* Problem requirements
No pictures should appear in the copy. Reproduce exactly the lines from the one containing "T21, label: Funzione -> Attività" through the end of the material below.

- - - - - - -

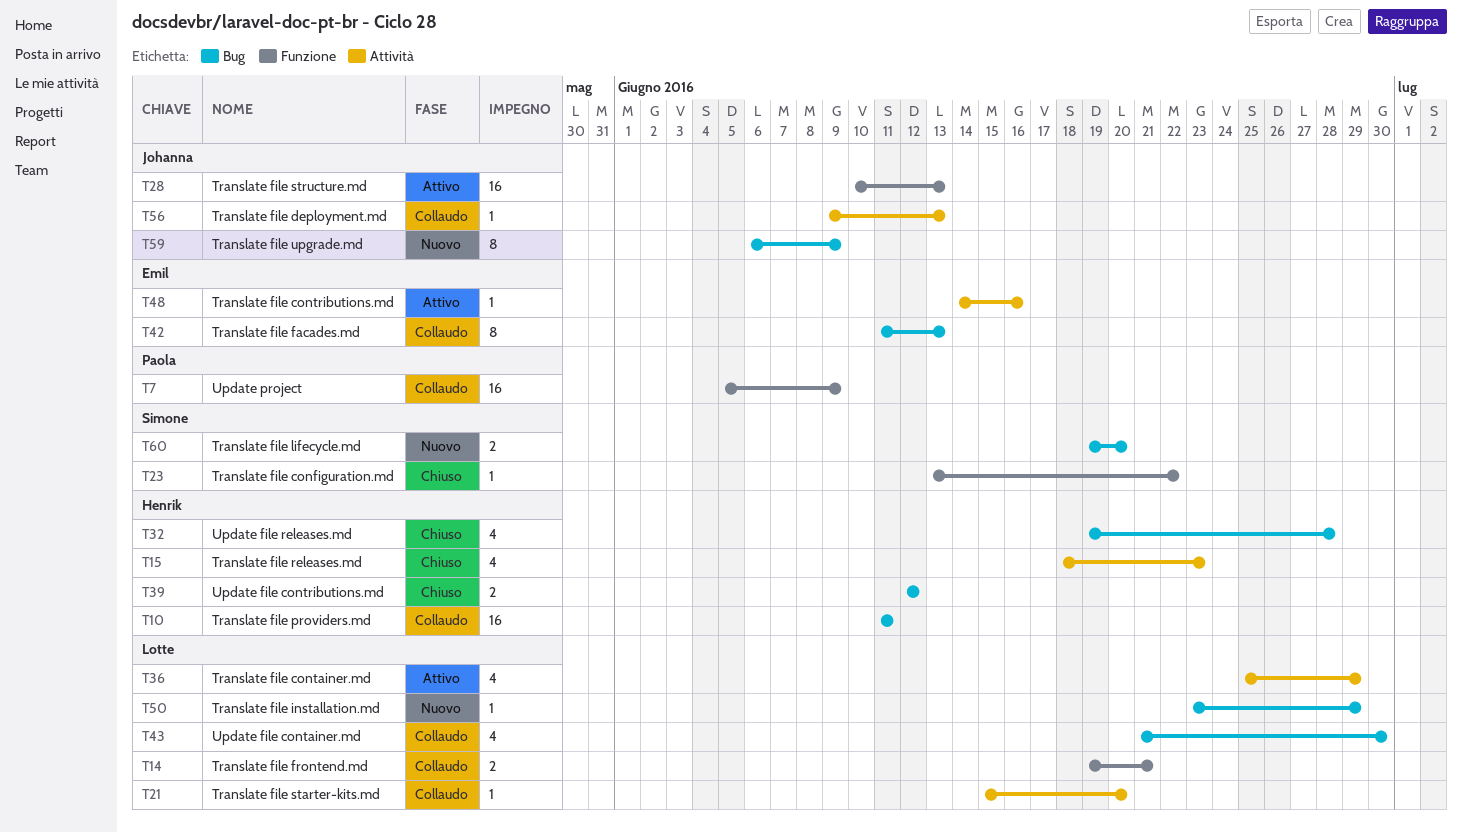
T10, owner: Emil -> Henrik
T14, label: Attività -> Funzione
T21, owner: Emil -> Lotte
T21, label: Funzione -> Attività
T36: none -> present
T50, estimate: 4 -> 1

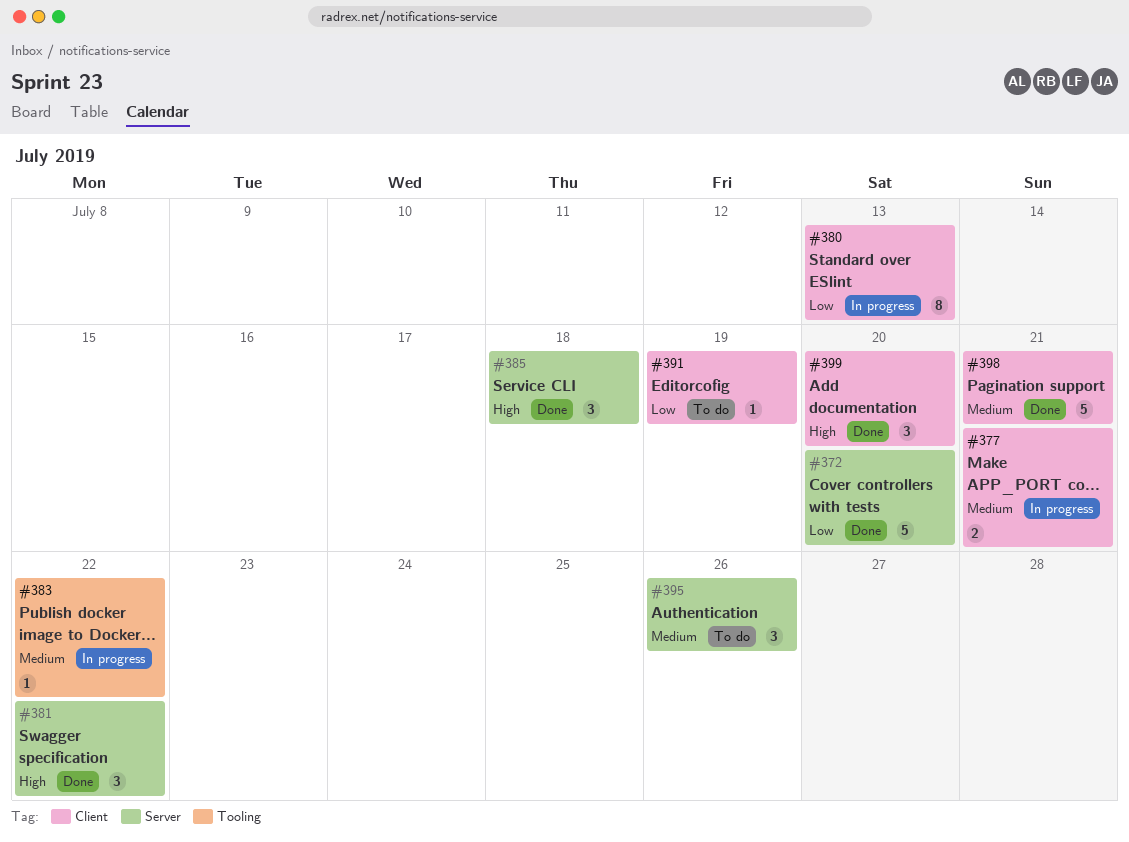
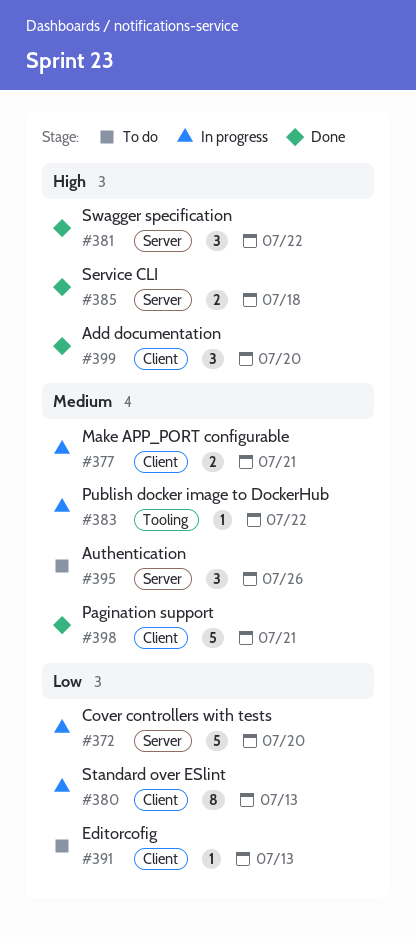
#372, status: Done -> In progress
#385, estimate: 3 -> 2
#391, due: Jul 19 -> Jul 13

- - - - - - -

* Your response
T21, label: Funzione -> Attività
T36: none -> present
T50, estimate: 4 -> 1

#372, status: Done -> In progress
#385, estimate: 3 -> 2
#391, due: Jul 19 -> Jul 13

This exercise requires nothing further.